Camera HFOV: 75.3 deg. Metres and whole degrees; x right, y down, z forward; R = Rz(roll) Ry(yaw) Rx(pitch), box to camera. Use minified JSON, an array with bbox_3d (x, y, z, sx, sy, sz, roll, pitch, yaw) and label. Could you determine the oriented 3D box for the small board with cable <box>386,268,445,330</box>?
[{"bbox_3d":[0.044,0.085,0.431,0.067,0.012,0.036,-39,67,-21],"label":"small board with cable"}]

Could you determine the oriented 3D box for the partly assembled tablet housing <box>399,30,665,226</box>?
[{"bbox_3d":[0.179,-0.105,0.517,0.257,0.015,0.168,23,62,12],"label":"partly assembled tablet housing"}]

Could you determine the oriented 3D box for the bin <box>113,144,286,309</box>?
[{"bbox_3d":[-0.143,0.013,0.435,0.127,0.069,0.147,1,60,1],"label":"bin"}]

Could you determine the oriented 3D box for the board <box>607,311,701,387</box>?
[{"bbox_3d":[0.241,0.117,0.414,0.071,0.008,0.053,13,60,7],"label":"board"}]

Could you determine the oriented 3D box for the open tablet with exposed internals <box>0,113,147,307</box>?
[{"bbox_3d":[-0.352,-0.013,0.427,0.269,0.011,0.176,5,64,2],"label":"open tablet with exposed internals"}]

--

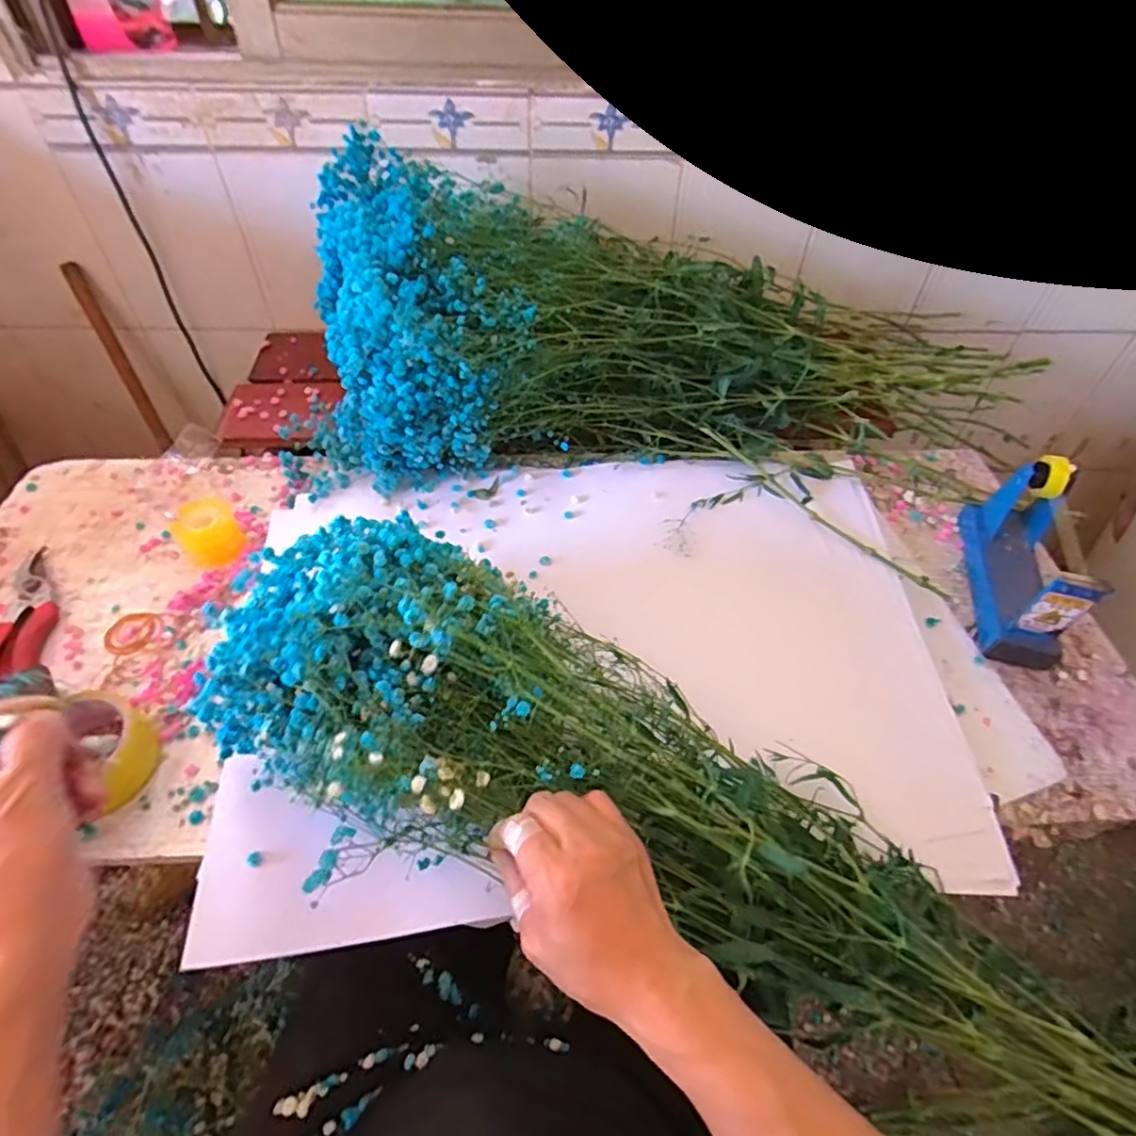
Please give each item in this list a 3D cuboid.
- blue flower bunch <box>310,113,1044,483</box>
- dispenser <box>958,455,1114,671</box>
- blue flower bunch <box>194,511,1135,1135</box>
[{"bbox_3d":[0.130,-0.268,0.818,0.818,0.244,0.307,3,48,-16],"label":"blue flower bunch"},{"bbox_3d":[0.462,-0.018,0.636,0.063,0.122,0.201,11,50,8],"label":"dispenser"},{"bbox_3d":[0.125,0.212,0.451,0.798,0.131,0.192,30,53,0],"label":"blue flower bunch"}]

* * *

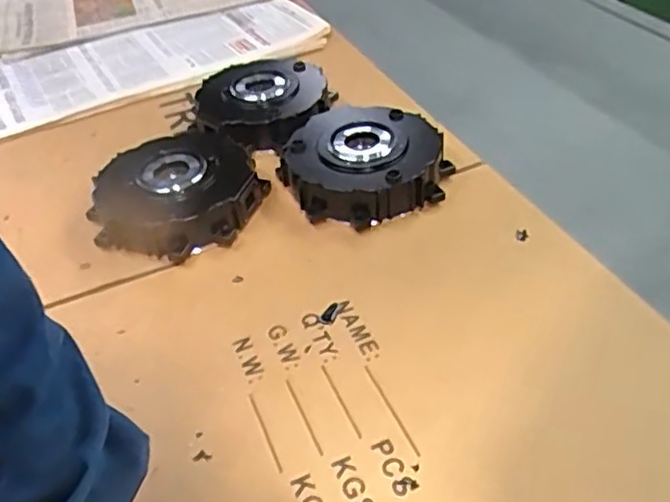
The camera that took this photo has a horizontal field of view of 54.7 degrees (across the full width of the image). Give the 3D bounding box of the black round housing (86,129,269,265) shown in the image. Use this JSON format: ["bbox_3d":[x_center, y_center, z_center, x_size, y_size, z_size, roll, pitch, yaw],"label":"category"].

> Your assignment: From the records above, give again exactly the lines running from the line with "- blue flower bunch <box>310,113,1044,483</box>" to the line with "- dispenser <box>958,455,1114,671</box>", inclusive.

> Answer:
- blue flower bunch <box>310,113,1044,483</box>
- dispenser <box>958,455,1114,671</box>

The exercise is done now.